*Collected data entries*

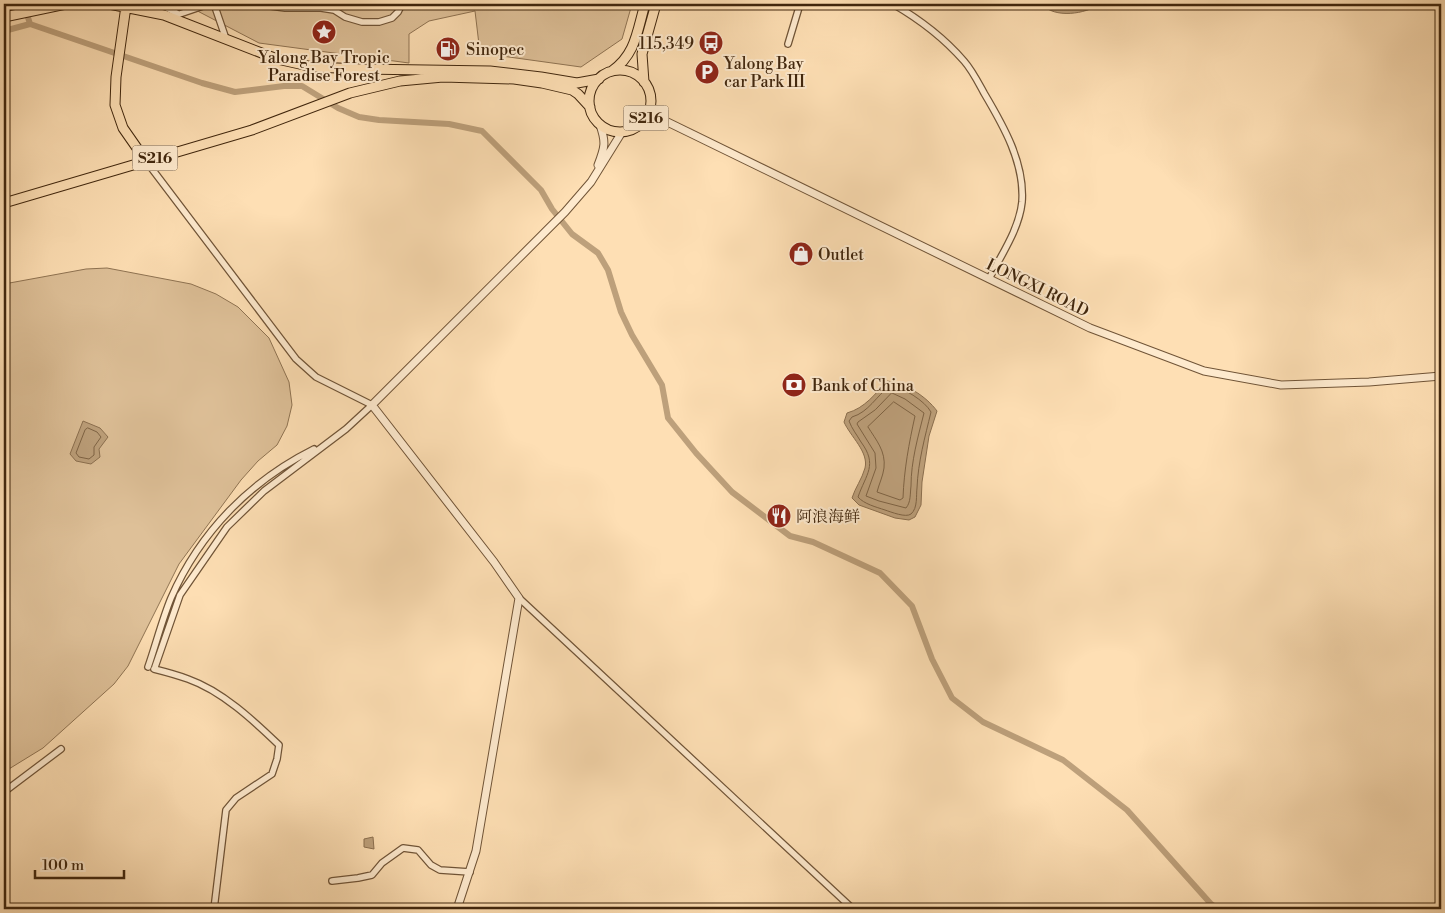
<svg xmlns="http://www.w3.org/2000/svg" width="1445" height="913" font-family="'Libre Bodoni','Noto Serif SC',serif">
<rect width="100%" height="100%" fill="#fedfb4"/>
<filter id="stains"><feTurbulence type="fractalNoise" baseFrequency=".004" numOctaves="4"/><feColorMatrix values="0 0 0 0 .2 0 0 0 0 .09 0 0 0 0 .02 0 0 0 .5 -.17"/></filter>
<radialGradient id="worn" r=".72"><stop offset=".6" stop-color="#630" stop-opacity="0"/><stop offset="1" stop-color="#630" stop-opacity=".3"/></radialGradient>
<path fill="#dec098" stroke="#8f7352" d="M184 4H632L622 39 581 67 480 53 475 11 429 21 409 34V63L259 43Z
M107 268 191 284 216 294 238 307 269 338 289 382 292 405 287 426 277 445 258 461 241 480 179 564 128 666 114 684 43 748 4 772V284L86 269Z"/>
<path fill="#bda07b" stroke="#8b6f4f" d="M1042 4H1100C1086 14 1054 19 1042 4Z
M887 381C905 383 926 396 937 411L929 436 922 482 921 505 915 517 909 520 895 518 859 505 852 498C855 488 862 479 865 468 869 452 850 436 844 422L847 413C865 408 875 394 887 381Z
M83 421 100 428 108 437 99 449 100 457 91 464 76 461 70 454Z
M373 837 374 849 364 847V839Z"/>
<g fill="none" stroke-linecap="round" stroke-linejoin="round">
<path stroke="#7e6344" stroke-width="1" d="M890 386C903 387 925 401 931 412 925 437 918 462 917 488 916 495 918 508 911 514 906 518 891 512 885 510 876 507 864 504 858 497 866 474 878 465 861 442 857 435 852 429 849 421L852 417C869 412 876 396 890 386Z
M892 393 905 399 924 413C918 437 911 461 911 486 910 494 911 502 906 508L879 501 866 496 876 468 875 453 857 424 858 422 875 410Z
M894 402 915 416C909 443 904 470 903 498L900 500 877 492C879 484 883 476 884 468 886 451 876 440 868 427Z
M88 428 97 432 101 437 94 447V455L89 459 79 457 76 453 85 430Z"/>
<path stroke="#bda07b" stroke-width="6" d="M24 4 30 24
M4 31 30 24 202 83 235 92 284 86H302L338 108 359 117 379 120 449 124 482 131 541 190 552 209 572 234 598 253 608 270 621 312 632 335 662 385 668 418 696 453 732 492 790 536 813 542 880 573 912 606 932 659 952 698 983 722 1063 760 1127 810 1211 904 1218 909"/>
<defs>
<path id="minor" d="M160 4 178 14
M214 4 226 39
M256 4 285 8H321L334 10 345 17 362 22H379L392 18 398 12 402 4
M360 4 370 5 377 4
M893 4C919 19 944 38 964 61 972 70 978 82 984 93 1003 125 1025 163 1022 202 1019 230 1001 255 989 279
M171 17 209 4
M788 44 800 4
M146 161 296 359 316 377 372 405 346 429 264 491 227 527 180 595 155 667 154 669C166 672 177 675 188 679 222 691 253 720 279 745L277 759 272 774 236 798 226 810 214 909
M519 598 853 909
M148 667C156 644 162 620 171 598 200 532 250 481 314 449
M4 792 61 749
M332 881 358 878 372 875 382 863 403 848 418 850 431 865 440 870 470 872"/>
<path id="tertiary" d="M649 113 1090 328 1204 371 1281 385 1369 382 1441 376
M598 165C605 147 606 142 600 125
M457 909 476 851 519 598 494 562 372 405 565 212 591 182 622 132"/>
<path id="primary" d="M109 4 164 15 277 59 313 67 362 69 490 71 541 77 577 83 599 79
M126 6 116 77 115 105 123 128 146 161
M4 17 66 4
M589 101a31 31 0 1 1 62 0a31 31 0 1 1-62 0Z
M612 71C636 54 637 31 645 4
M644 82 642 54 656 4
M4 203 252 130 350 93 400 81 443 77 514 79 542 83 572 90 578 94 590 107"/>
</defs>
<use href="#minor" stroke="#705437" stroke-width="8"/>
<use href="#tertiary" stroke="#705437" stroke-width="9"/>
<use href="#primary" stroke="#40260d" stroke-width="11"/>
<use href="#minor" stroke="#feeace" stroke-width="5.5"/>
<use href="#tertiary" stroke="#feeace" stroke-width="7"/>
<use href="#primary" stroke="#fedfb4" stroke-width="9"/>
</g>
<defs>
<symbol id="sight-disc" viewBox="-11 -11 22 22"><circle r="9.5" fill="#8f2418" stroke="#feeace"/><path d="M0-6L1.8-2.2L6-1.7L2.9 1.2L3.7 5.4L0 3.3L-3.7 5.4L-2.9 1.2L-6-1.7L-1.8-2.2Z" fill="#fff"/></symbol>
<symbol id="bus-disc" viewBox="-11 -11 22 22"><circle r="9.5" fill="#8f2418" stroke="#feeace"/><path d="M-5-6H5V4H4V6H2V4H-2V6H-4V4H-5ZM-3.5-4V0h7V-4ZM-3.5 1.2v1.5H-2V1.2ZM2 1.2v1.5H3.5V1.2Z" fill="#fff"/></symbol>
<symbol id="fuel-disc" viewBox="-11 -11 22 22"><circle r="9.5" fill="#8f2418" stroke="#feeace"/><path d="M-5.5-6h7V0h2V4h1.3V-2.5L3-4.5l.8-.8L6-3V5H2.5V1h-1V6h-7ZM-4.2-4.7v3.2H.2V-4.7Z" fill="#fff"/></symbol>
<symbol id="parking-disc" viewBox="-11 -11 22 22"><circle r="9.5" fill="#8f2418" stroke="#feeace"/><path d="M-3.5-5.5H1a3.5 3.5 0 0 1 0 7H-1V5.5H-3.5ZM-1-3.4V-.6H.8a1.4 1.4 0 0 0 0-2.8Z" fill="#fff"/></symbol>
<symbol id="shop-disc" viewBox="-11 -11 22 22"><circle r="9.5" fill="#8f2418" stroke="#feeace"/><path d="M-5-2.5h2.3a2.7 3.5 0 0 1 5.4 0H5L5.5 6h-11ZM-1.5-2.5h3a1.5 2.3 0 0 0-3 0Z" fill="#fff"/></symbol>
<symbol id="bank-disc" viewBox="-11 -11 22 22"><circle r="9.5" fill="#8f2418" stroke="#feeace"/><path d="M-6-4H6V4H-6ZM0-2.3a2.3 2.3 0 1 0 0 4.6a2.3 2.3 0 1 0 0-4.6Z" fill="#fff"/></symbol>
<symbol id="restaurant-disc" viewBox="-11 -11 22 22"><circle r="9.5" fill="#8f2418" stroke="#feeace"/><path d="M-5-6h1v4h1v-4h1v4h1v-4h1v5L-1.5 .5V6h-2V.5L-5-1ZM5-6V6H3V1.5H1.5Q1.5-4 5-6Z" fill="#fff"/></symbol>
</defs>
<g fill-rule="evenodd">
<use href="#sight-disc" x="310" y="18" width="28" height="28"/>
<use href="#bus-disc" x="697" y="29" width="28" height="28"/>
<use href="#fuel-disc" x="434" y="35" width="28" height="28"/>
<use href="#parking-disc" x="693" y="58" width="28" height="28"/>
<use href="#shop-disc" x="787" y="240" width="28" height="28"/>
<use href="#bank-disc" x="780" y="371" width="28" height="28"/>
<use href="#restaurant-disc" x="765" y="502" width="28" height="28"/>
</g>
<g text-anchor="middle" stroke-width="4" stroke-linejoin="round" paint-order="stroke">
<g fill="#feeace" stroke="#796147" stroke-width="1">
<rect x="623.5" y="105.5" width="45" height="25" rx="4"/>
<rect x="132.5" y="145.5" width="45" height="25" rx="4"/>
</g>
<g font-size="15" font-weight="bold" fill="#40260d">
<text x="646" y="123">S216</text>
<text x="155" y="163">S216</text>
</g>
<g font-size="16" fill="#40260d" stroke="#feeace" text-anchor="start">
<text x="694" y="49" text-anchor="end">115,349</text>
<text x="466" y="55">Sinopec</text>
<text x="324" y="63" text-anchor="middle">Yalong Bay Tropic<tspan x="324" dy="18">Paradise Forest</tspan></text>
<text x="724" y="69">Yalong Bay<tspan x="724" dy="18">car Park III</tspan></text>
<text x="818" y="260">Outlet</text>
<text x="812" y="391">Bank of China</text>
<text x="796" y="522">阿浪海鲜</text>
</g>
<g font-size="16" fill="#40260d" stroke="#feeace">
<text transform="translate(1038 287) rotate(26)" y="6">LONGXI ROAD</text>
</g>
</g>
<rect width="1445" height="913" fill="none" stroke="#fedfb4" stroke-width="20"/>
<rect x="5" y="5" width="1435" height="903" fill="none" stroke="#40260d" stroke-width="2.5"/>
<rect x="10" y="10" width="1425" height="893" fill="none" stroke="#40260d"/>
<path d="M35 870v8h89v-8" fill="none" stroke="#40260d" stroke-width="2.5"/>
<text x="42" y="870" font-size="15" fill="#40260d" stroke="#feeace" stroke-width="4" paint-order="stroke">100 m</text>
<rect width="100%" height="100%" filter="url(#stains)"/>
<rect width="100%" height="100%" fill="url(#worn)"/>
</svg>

*WORK TO COMPLETE*
Nothing but a number is asked for: how many lines of the records contain the word "stains"?

*RESPONSE*
2